Hope Rocks was a good party.  First of all, a private concert by Soul Asylum – fun, loud, indulgent, nostalgic, sweaty rocking out – the base thrumbing through your ribcage – all the best there is to be gleaned from live music.  And every one was there.  People from school, people from book club, people from playgroup, people from the park, people from work, people from other parties.  It felt like the best kind of college party in that you get to sashay around with a drink in your hand and bump into someone you know every few feet.  And just like a college party, there are certain people you simply give a friendly wave and keep on keeping on – and then certain people you chat with for a few minutes before you keep on keeping on – and then there are those you just love to see, people who are bright spots and make you laugh and make you want to stay awhile.  Bright spots.

And there’s always the sweet spot of a party, both spacially and temporally, when your favorite peeps are in a particular spot having a particularly good time and though you may stray for a little jaunt around, you go back to that spot because that is home base for the party – the place you want to be.  I stumbled upon my sweet spot when I shimmied to the left front of the stage and to my shrieking delight found Crackerjack and Nanook and their hubbies, Renaissance Man and Gear Daddy in a dancing tangle with a bunch of other fun people.  At one point in the frenzy, when the first hints of thirst were firing around in my brainstem and hadn’t even reached my cerebrum, Renaissance Man casually handed me an icy cold Red Stripe.  I hadn’t seen him leave, I hadn’t seen him come back, I hadn’t even seen him standing next to me with a beer.  His timing was exquisite and he really made it seem like he just pulled it out of his sleeve.  Mind reader and magician.  Thanks RM – that was the swing beer of the night.

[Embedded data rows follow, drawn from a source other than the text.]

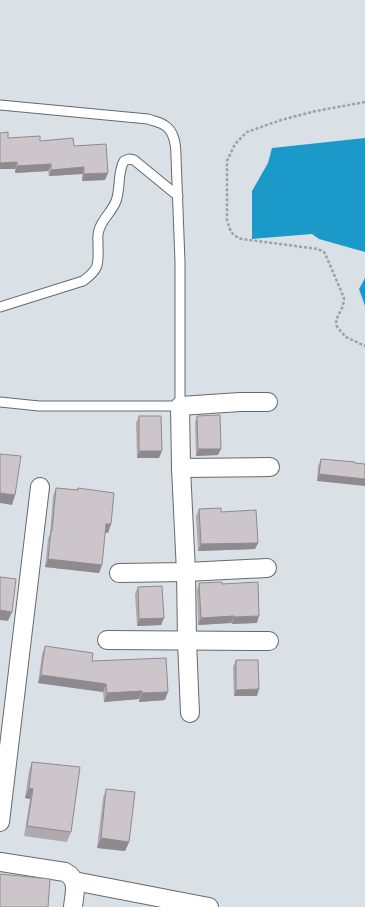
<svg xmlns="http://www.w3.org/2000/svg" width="365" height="907" viewBox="0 0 365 907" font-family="Roboto,sans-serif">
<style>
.water{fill:#1b99c9}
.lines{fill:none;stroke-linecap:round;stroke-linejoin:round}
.service-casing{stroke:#646a6e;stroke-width:11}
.minor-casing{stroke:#646a6e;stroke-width:20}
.path{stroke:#9da2a6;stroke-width:2.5;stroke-dasharray:3 2;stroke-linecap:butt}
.service{stroke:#fff;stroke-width:9}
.minor{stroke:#fff;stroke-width:18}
.wall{fill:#afa9ae}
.shaded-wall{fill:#8f8a8d}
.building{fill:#ccc5ca;stroke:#8f8a8d}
</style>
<rect width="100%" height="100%" fill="#dae1e6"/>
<g class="water">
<path d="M365 138V252L319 239 312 234 252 239V191L268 163 272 148Z"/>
<path d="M365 278V306L359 289Z"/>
</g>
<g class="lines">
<g class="service-casing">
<g id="service">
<path d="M0 105 148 119C153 121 160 122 164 125 175 131 176 146 176 157L180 262V406H39L0 402"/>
<path d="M0 307 83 281C101 268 98 263 98 243 98 239 97 235 99 230 102 219 112 212 116 201 121 188 117 173 124 161L129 159 134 160 178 196"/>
</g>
</g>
<g class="minor-casing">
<g id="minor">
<path d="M181 468 270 467"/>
<path d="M119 573 186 572 267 568"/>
<path d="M107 640 269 641"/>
<path d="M190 713 187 641 186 572 181 468 180 406 240 402H268"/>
<path d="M0 822 40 487"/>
<path d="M0 862 65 872C80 880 74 894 73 907"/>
<path d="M74 881 209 907"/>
</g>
</g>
<path class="path" d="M365 102 316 111 281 120 247 132 235 144 227 161V221C231 232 231 235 242 239L318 249 324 252 327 258 344 298 343 306 336 320 337 327 346 337 365 346"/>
<use href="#service" class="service"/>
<use href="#minor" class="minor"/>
</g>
<g class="wall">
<path d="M0 133 8 138 40 141 74 146 105 180 82 181V174L49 176 48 171 15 173V169H0Z"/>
<path d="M139 416 159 458H137L136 423Z"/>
<path d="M197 416 218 455 196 456 195 422Z"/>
<path d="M321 459 355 463 317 481 318 466Z"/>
<path d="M56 488 77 490 78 488 111 524 108 533 105 532 102 565 99 573 45 567 48 539 50 534 53 496Z"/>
<path d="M199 509 221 512 258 543 255 549 198 551 196 516Z"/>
<path d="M199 583 222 584 257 623 232 624 231 623 198 625 197 590Z"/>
<path d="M138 587 164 618 161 625 137 626 135 594Z"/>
<path d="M45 646 92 661 165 700 139 702V699L104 702 103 692 38 683 42 654Z"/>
<path d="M236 660 257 696H234L233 667Z"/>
<path d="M32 762 71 832 67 842 24 836 30 799 25 798 29 771Z"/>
<path d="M106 789 129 842 125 851 97 848 103 798Z"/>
</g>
<g class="shaded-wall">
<path d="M17 162 15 169H0V163Z"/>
<path d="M51 164 48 171 15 173 17 166Z"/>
<path d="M84 167 82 174 49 176 51 170Z"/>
<path d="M108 173 105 180 82 181 84 174Z"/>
<path d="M198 449H221L218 455 196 456Z"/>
<path d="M139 451H162L159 458H137Z"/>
<path d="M319 474 365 479V486L317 481Z"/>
<path d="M0 493 15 495 12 505 0 503Z"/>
<path d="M106 524H111L108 533 103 532Z"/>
<path d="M258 543 255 549 198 551 201 544Z"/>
<path d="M48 559 102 565 99 573 45 567Z"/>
<path d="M0 610 12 612 8 621 0 620Z"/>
<path d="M234 616 231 623 198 625 201 618Z"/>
<path d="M259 616 257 623 232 624 234 617Z"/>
<path d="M164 618 161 625 137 626 139 619Z"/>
<path d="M41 675 106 684 103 692 38 683Z"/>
<path d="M259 689 257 696H234L236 690Z"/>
<path d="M142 691 139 699 104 702 107 693Z"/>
<path d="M168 692 165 700 139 702 142 693Z"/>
<path d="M29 788 33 789 30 799 25 798Z"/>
<path d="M101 838 129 842 125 851 97 848Z"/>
</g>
<g class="building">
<path d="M8 132V138L40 136V141L73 138 74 146 106 144 108 173 84 174V167L51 170V164L17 166V162L0 163V133Z"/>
<path d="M220 415 221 449H198L197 416Z"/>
<path d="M139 416H161L162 451H139Z"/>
<path d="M0 454 21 456 15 495 0 493Z"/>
<path d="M321 459 355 462V463L365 464V479L319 474Z"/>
<path d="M56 488 78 490V488L114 493 111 524H106L102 565 48 559 51 531H52Z"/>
<path d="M221 508V512L256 510 258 543 201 544 199 509Z"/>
<path d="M0 577 16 579 12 612 0 610Z"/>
<path d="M222 582V584L258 582 259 616 234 617V616L201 618 199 583Z"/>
<path d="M162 586 164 618 139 619 138 587Z"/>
<path d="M45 646 93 653 92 661 166 658 168 692 142 693V691L107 693 106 684 41 675Z"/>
<path d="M236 660H258L259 689 236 690Z"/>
<path d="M32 762 80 767 71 832 27 826 33 789 29 788Z"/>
<path d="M106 789 135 792 129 842 101 838Z"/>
<path d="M0 874 50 879 48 907H0Z"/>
</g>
</svg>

And then there’s the wingman, the partner in crime.  A wingman is usually who you came with, and who you leave with, and who is up for going on adventures to find drinks, food, pot, whatever.  Gigi the Animal Whisperer and Neighborhood Scat Expert was mine and a fine wingman she was.  The best kind of wingman is a wingman who has no problem venturing off on her own, has her own sweet spots to check out and people to see.  A wingman you have to worry about is not a wingman at all.  Gigi is low maintenance and high energy (and a shitload of fun) – I’d take her anywhere.  She even brought me cookies at the end of the night.  Another mindreader and magician. Doctor Dash is usually my wingman and he’s also a good wingman in that he’s fine on his own and he lets me do my thing at a party, but he’s always good for a laugh. His only fault is that he’s much less of a diehard than I am and is usually suggesting we leave when I’m still fully entrenched.  He thinks I don’t know this, but I realize he’s giving me the equivalent of the five minute warning you give your kids at the park when he first suggests we leave, knowing full well it’s going to take me a solid half hour to finish my business, assuming one of my many favorite songs doesn’t come on and then all bets are off and he has to begin the extrication process all over again.  

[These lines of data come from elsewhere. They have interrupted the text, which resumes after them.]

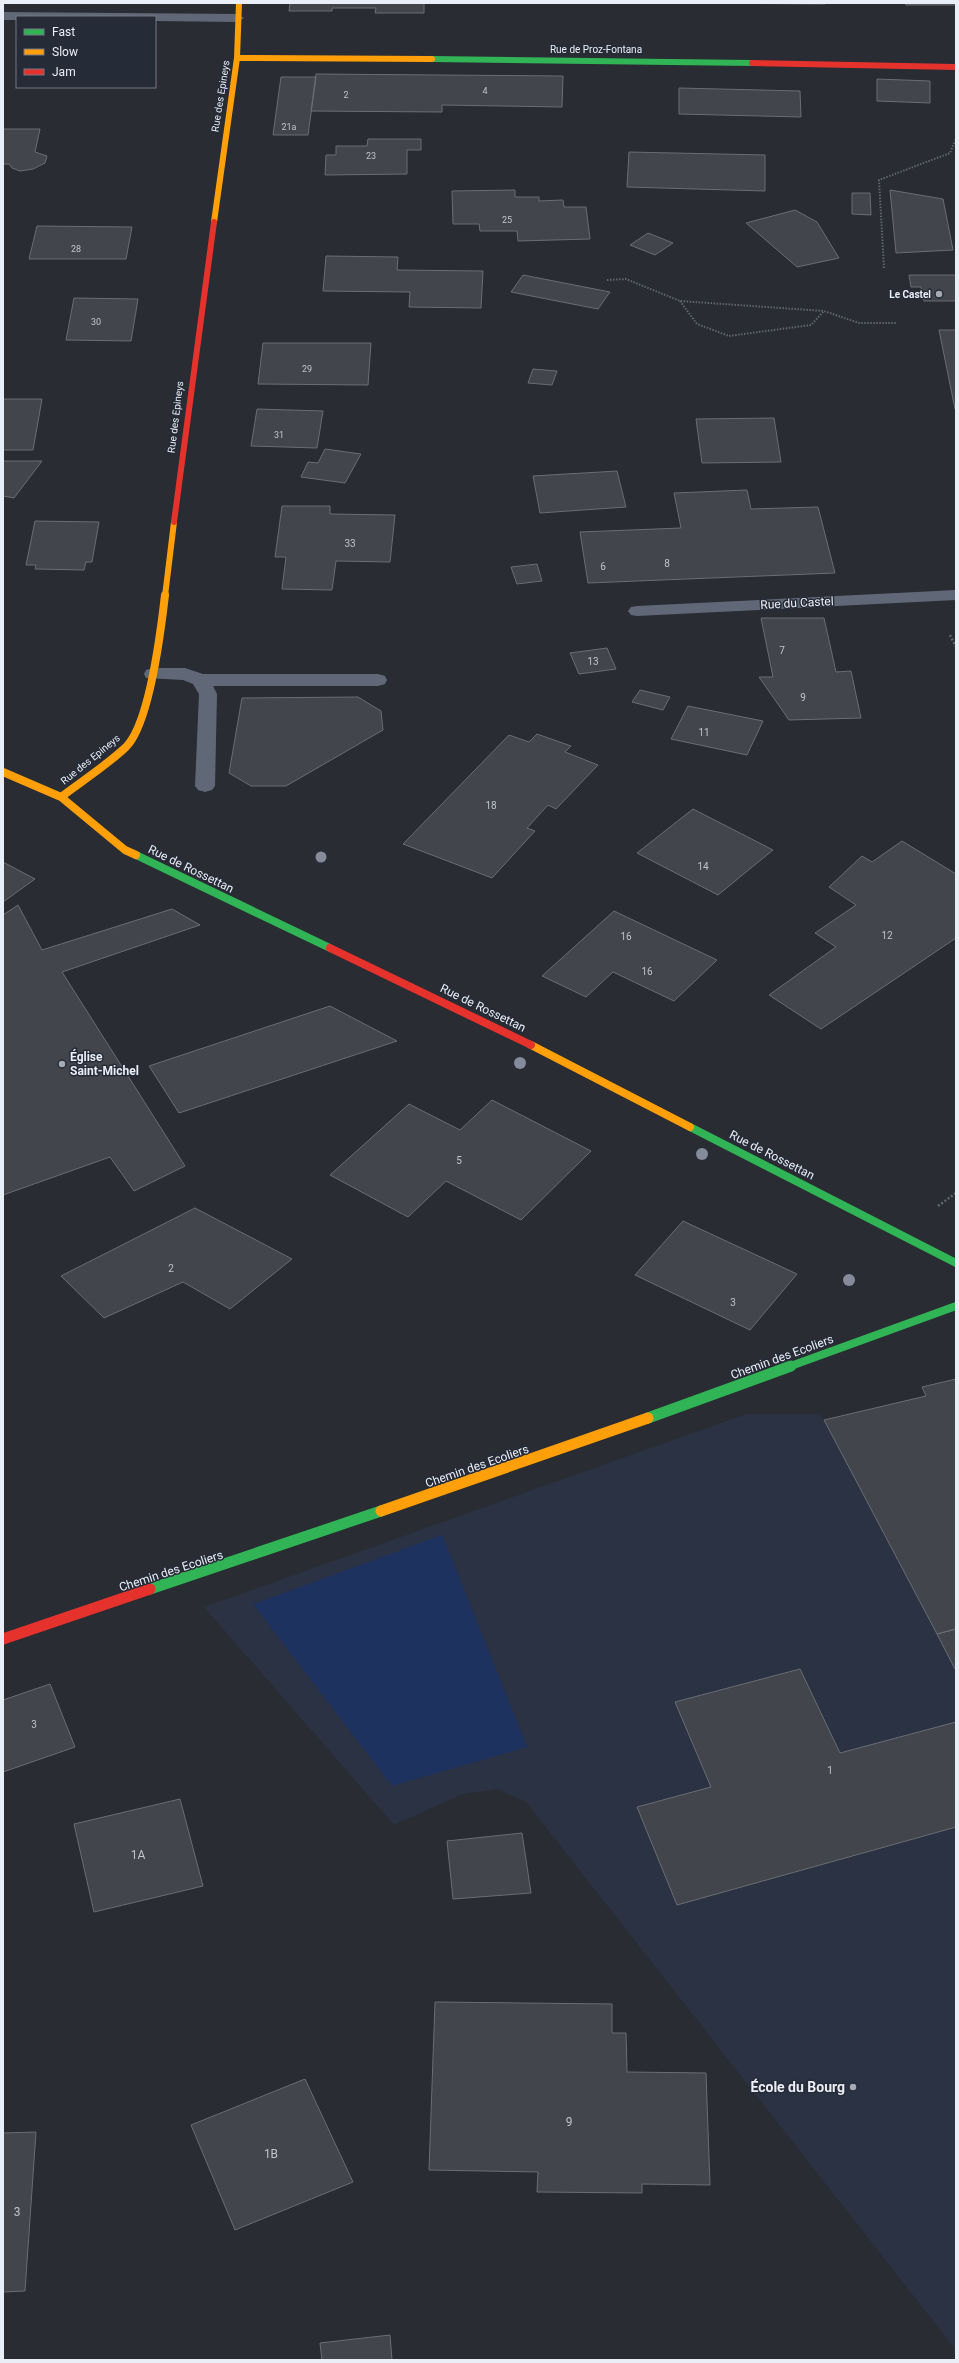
<svg xmlns="http://www.w3.org/2000/svg" width="959" height="2363" viewBox="0 0 959 2363" font-family="Roboto,sans-serif">
	<style>
		.built { fill: #2b3243 }
		.green { fill: #1e3260 }
		.building { fill: #42454b; stroke: #6a6d73 }
		.lines { fill: none; stroke-linecap: round; stroke-linejoin: round }
		.path-far1 { stroke: #60656f; stroke-width: 2; stroke-dasharray: 1.5 1.5; stroke-linecap: butt }
		.path { stroke: #60656f; stroke-width: 2.5; stroke-dasharray: 2 2; stroke-linecap: butt }
		.lane { fill: #606878; fill-rule: evenodd }
		.street { fill: #606878; fill-rule: evenodd }
		.fast-far2 { stroke: #30b455; stroke-width: 6 }
		.fast-far1 { stroke: #30b455; stroke-width: 8 }
		.fast { stroke: #30b455; stroke-width: 11 }
		.slow-far2 { stroke: #ff9f0a; stroke-width: 6 }
		.slow-far1 { stroke: #ff9f0a; stroke-width: 8 }
		.slow { stroke: #ff9f0a; stroke-width: 11 }
		.jam-far2 { stroke: #e5322d; stroke-width: 6 }
		.jam-far1 { stroke: #e5322d; stroke-width: 8 }
		.jam { stroke: #e5322d; stroke-width: 11 }
		.tree { fill: #848b9a }
		.poi-dot { fill: #a6aab2; stroke: #252b37; stroke-width: 1.5 }
		.labels { text-anchor: middle; stroke-width: 3; stroke-linejoin: round; paint-order: stroke }
		.far-number-label { font-size: 9px; fill: #c0c4cb }
		.far-street-label { font-size: 10px; fill: #eaeef6; stroke: #252b37 }
		.far-poi-label { font-size: 10px; font-weight: bold; fill: #eaeef6; stroke: #252b37; text-anchor: end }
		.number-label { font-size: 10px; fill: #c0c4cb }
		.street-label { font-size: 12px; fill: #eaeef6; stroke: #252b37 }
		.poi-label { font-size: 12px; font-weight: bold; fill: #eaeef6; stroke: #252b37; text-anchor: start }
		.near-number-label { font-size: 12px; fill: #c0c4cb }
		.near-poi-label { font-size: 14px; font-weight: bold; fill: #eaeef6; stroke: #252b37; text-anchor: end }
	</style>
	<rect width="100%" height="100%" fill="#292c33"/>
	<path class="built" d="M956 1380V2350L526 1802 497 1789 463 1794 394 1825 204 1607 746 1414H818L824 1420 926 1396 922 1387Z"/>
	<path class="green" d="M442 1535 527 1747 392 1786 253 1604Z"/>
	<path class="building" d="M290 3H424V13H375L376 8H332V11H289Z
		M689 3H825V4Z
		M905 3H956V5H906Z
		M316 74 563 76 562 107 442 105V112L311 111Z
		M281 77H316L308 135H273Z
		M877 79 930 81V103L877 101Z
		M679 88 800 91 801 117 679 114Z
		M3 129H40L35 152 47 156 45 163 33 169 20 171 12 168 9 164H3Z
		M368 139H421V150H407V174L325 175 326 155H336V146H367Z
		M629 152 765 155V191L627 187Z
		M515 190V197H539V201L563 200 564 207H586L590 239 518 241 517 231H480L479 224H453L452 191Z
		M890 190 943 199 953 250 896 253Z
		M852 193H870L871 215 852 214Z
		M795 210 817 222 839 258 797 267 746 223Z
		M37 226 132 227 126 259H29Z
		M648 233 673 243 655 255 630 245Z
		M326 256 398 257 397 270 483 271 481 308 409 307 410 292 323 291Z
		M523 275 610 292 598 309 511 292Z
		M909 275H956V301H924L921 287H911Z
		M74 298 138 299 131 341 66 340Z
		M939 330H956V409H955Z
		M263 343H371L368 385 258 384Z
		M533 369 557 371 552 385 528 383Z
		M3 399H42L33 450H3Z
		M257 409 323 411 317 448 251 446Z
		M774 418 781 462 702 463 696 419Z
		M325 449 361 454 345 483 301 477 308 462 318 463Z
		M3 461H42L14 498 3 496Z
		M617 471 626 507 540 513 533 476Z
		M747 490 751 509 818 507 835 573 588 583 580 532 681 528 674 493Z
		M282 506H330V514L395 515 390 562 336 561 332 590 282 589 286 557H275Z
		M35 521 99 522 92 562H86L84 570 35 569 36 565H26Z
		M537 564 542 581 517 584 511 567Z
		M761 618H824L836 672 851 671 861 718 789 720 759 677H773Z
		M607 648 616 669 579 674 570 653Z
		M640 690 670 697 663 710 632 702Z
		M358 697 381 711 383 730 286 786H251L229 773 242 698Z
		M688 706 763 721 747 755 671 739Z
		M537 734 571 746 565 752 598 765 556 809 548 805 527 828 535 831 492 878 403 844 509 735 529 742Z
		M693 809 773 850 718 895 637 853Z
		M902 841 956 874V938L821 1029 769 995 836 947 815 933 856 905 829 887 862 856 872 862Z
		M3 862 35 879 3 902Z
		M18 905 42 950 172 909 200 925 62 972 185 1166 134 1191 110 1157 3 1195V915Z
		M614 911 717 960 674 1001 613 972 586 997 542 976Z
		M330 1006 397 1041 179 1113 149 1066Z
		M492 1100 591 1151 521 1220 446 1181 408 1217 330 1175 409 1104 460 1130Z
		M195 1208 292 1259 230 1309 183 1282 104 1318 61 1276Z
		M683 1221 797 1274 750 1330 635 1275Z
		M956 1379V1629L937 1634 824 1420 926 1396 922 1387Z
		M956 1629V1671L937 1634Z
		M800 1669 840 1753 956 1722V1827L677 1905 637 1807 711 1787 675 1702Z
		M50 1684 75 1747 3 1772V1700Z
		M180 1799 203 1886 94 1912 74 1824Z
		M522 1833 531 1893 453 1899 447 1841Z
		M435 2002 612 2004V2033H626L627 2072 706 2073 710 2185 642 2184V2193L537 2192 538 2172 429 2170Z
		M305 2079 353 2182 235 2230 191 2125Z
		M36 2132 25 2291 3 2292V2133Z
		M390 2335 392 2360H322L320 2343Z"/>
	<g class="lines">
		<path class="path-far1" d="M884 268 879 180 950 153 956 139
			M607 280 626 279 680 301 824 311 859 323H896
			M680 301 697 324 729 336 811 325 824 311"/>
		<path class="path" d="M950 635 956 647
			M938 1206 956 1193"/>
		<path class="lane" d="M153 668H185L203 674H378L385 676 387 680 385 684 378 686H213L217 694 215 786 212 790 205 792 198 790 195 786 199 694 193 684 183 680 146 678 144 674 146 670Z"/>
		<path class="street" d="M3 12 237 14 244 18 237 22 155 21V17H17V20H3Z
			M956 590V600L637 616 631 615 628 611 631 607 637 606Z"/>
		<path class="fast-far2" d="M432 59 752 63"/>
		<path class="fast-far1" d="M136 855 330 948
			M690 1127 956 1263
			M788 1367 956 1306"/>
		<path class="fast" d="M648 1418 791 1366
			M150 1589 381 1511"/>
		<path class="slow-far2" d="M237 58 432 59
			M214 222 237 58 239 3
			M165 596 174 522"/>
		<path class="slow-far1" d="M3 772 61 797 125 850 136 855
			M61 797C82 781 107 765 126 747 150 723 161 630 165 595
			M531 1045 690 1127"/>
		<path class="slow" d="M381 1511 648 1418"/>
		<path class="jam-far2" d="M752 63 956 67
			M174 522 214 222"/>
		<path class="jam-far1" d="M330 948 531 1045"/>
		<path class="jam" d="M3 1639 150 1589"/>
	</g>
	<g class="tree">
		<circle cx="321" cy="857" r="5.5"/>
		<circle cx="520" cy="1063" r="6"/>
		<circle cx="702" cy="1154" r="6"/>
		<circle cx="849" cy="1280" r="6"/>
	</g>
	<g class="poi-dot">
		<circle cx="939" cy="294" r="4"/>
		<circle cx="62" cy="1064" r="4"/>
		<circle cx="853" cy="2087" r="4"/>
	</g>
	<g class="labels">
		<g class="far-number-label">
			<text x="485" y="94">4</text>
			<text x="346" y="98">2</text>
			<text x="289" y="130">21a</text>
			<text x="371" y="159">23</text>
			<text x="507" y="223">25</text>
			<text x="76" y="252">28</text>
			<text x="96" y="325">30</text>
			<text x="307" y="372">29</text>
			<text x="279" y="438">31</text>
		</g>
		<g class="far-street-label">
			<text x="596" y="53">Rue de Proz-Fontana</text>
			<text transform="translate(220 96) rotate(-81)" y="4">Rue des Epineys</text>
			<text transform="translate(175 417) rotate(-83)" y="4">Rue des Epineys</text>
			<text transform="translate(90 759) rotate(-39)" y="4">Rue des Epineys</text>
		</g>
		<g class="far-poi-label">
			<text x="931" y="298">Le Castel</text>
		</g>
		<g class="number-label">
			<text x="350" y="547">33</text>
			<text x="667" y="567">8</text>
			<text x="603" y="570">6</text>
			<text x="782" y="654">7</text>
			<text x="593" y="665">13</text>
			<text x="803" y="701">9</text>
			<text x="704" y="736">11</text>
			<text x="491" y="809">18</text>
			<text x="703" y="870">14</text>
			<text x="887" y="939">12</text>
			<text x="626" y="940">16</text>
			<text x="647" y="975">16</text>
			<text x="459" y="1164">5</text>
			<text x="171" y="1272">2</text>
			<text x="733" y="1306">3</text>
			<text x="34" y="1728">3</text>
			<text x="830" y="1774">1</text>
		</g>
		<g class="street-label">
			<text transform="translate(797 603) rotate(-3)" y="4">Rue du Castel</text>
			<text transform="translate(191 869) rotate(26)" y="4">Rue de Rossettan</text>
			<text transform="translate(483 1008) rotate(26)" y="4">Rue de Rossettan</text>
			<text transform="translate(772 1155) rotate(27)" y="4">Rue de Rossettan</text>
			<text transform="translate(782 1357) rotate(-20)" y="4">Chemin des Ecoliers</text>
			<text transform="translate(477 1466) rotate(-19)" y="4">Chemin des Ecoliers</text>
			<text transform="translate(171 1571) rotate(-18)" y="4">Chemin des Ecoliers</text>
		</g>
		<g class="poi-label">
			<text x="70" y="1061">Église<tspan x="70" dy="14">Saint-Michel</tspan></text>
		</g>
		<g class="near-number-label">
			<text x="138" y="1859">1A</text>
			<text x="569" y="2126">9</text>
			<text x="271" y="2158">1B</text>
			<text x="17" y="2216">3</text>
		</g>
		<g class="near-poi-label">
			<text x="845" y="2092">École du Bourg</text>
		</g>
	</g>
	<rect width="959" height="2363" fill="none" stroke="#eaeef6" stroke-width="8"/>
	<rect x="16" y="16" width="140" height="72" fill="#252b37" stroke="#747983"/>
	<rect x="24" y="29" width="20" height="6" fill="#30b455" stroke="#747983"/>
	<text x="52" y="36" font-size="12" fill="#eaeef6">Fast</text>
	<rect x="24" y="49" width="20" height="6" fill="#ff9f0a" stroke="#747983"/>
	<text x="52" y="56" font-size="12" fill="#eaeef6">Slow</text>
	<rect x="24" y="69" width="20" height="6" fill="#e5322d" stroke="#747983"/>
	<text x="52" y="76" font-size="12" fill="#eaeef6">Jam</text>
</svg>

So wingmen and sweet spots and bright spots: the anatomy of a party. Some things never change.  And then some things do.  I was chatting with a dad from school – total bright spot for me and I won’t say who it is because I don’t want to stir up any trouble.  Suffice it to say, he’s adorable and funny in that smart understated way I just love (i.e. Dash) and I love his wife and they’re just a cutie-pie family.  So we’re having a laugh and all of a sudden a matronly and rather unattractive woman literally grabs Mr. X by the arm and pulls him away . . . about three feet away . . .  three feet away from me.  And I see her simply say “Hi.”  Well, well, well, was the church lady looking out for Mr. X’s wife?  Did she think we shouldn’t be talking and laughing and carrying on?  Granted, I was dressed a little more sexily than usual, but so was everyone – apparently she didn’t get the memo.  The point is, I found it very interesting if not a little unsettling.  She probably meant well, although it was none of her business and how dare she presume anything about me?  I guess now, unlike in college, we need to navigate our bright spots with a certain awareness, some sense of appearances, no matter how pure our intentions.  Don’t laugh too hard with someone else’s husband because everyone knows laughing leads to shady business.  The church ladies are watching, ready to protect your husbands from sluts like me.  Sad but true.

Another difference from college:  Apparently it is not possible to have three children and then expect to drink many beers and jump up and down dancing without peeing (a little).  My parting words to Gigi as I left the sweet spot were “I gotta go pee . . . because I just did.”  And then I get to the bathroom and another mom from school is muttering, so I guess you can’t have four children and expect to bounce around . . . Also, sad but true.